In 1754 he had joined the Army, and he now went off to Canada in 1756 as Aide - de - Camp to General Louis - Joseph Montcalm, where he gave distinguished service against the British in the French and Indian War there.

In 1763, we find Bougainville back home in France, and he now left the Army to join the Navy, to sail in 1764 into the Atlantic, down the coast of South America to establish a French Colony in the Falkland Islands.

He must have impressed his Government back in France, at this stage no Frenchman had ever sailed around the world, but in 1766, Bougainville was commissioned to do just that.

Dampier had found New Britain and New Ireland , the Dutch had pushed out into the Pacific in 1722, found Easter Island, the Gilbert Islands had been found by the Englishman John Byron in 1765, and the French did not want to be left out of this rush to seek out a continent, that was believed to be out there somewhere south of the equator.

Although Bougainville maintained an open mind on this subject, he had declared on the one hand:

... that it is difficult to conceive such a number of low islands and almost drowned islands without a continent near them

... But on the other hand he found it hard to believe that a southern continent existed for surely it would have been discovered by the earlier explorers:-

... If any considerable land existed hereabouts we could not fail meeting with it.

Now in December of 1766, with naturalists and other scientists, Bougainville sailed out of Nantes in the frigate La Boudese, taking much the same route as he had done in 1764, calling in to Rio de Janiro where he met up with his supply ship Etoile.

Commerson, a botanist, in Etoile, had found a climbing decidious shrub which in honour of his leader he had named Bougainvillia.

Both vessels now sailed for the Falklands, leaving there in July 1767 to sail through the Straits of Magellan into the South Pacific, on to find the Archipelago of Tuamoto, which these days is French Polynesia.

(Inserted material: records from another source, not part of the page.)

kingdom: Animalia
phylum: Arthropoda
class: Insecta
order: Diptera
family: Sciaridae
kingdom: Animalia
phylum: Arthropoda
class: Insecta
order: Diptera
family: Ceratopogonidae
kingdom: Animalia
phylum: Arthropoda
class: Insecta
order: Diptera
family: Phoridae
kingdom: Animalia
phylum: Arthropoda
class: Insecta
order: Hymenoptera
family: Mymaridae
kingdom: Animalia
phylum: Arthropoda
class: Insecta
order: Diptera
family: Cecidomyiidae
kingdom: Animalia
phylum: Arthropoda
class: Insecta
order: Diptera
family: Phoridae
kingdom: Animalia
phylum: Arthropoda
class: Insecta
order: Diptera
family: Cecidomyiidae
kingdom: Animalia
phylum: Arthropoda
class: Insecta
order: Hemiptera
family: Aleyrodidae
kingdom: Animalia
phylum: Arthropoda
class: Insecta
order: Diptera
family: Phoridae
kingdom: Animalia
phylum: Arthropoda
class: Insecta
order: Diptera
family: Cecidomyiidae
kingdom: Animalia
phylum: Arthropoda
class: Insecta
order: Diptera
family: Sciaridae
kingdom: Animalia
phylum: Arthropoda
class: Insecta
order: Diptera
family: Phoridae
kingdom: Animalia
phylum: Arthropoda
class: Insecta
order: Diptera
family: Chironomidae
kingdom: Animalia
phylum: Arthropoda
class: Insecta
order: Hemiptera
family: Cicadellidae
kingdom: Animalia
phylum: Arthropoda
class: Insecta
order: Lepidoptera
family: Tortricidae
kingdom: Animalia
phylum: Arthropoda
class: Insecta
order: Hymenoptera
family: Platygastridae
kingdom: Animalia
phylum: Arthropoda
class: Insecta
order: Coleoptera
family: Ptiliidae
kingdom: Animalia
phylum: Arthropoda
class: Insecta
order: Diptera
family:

They sailed on to Tahiti, only to learn it was discovered some eight years earlier by the Englishman Samuel Wallis.

Bougainville now sailed westwards reaching just east of the Great Barrier Reef to a point now named Bougainville Reef, he now turned north, coming close to, but not actually sighting the Australian mainland. Some 200 kilometers south east of Papua/New Guinea, he reached the Louisiade Archipelago, named after Louis XV of France.

They sailed onwards to the north, along the west coast of Choisuel Island, in the Western Solomons, south east of the now named Bougainville Island, through the now called Bougainville Strait to coast his named island of which he noted:-

... a new coast which is of astonishing height.

The ships sailed on to New Britain, and stopped at Buru in the Moluccas in September of 1768, his ships needed a refit, and many of the crew were suffering from scurvy, a disease that claimed the lives of some early explorers and many of their crew members.

It was at Buru, Bougainville found:-

... a species of wild cat that carries her young in a pocket below her belly.

A further sojourn was made at Batavia in Java, and now a course was set for home, arriving at Saint - Marlo in Brittany in March of 1769.

Bougainville thus became the first Frenchman to sail round the world, he rightly received great acclaim after his return, he was promoted in both the Navy and the Army. In 1772 he was appointed Secretary to his King Louis XV, he married in 1780, and fathered four children.

As a Commodore, he served in operations with the French Fleet off North America over 1779 to 1782, supporting the American Revolution.

Back in France, despite being a Royalist, Bougainville survived the Paris massacres, to settle on his estates in Normandy.

Napoleon honoured him by making him a Senator, a Count, and a member of the Legion of
Honour.

Bougainville died in Paris on the 31st. of August 1811, having lived in interesting times, and achieving much in many different facets of his life. He deserves recognition for it all.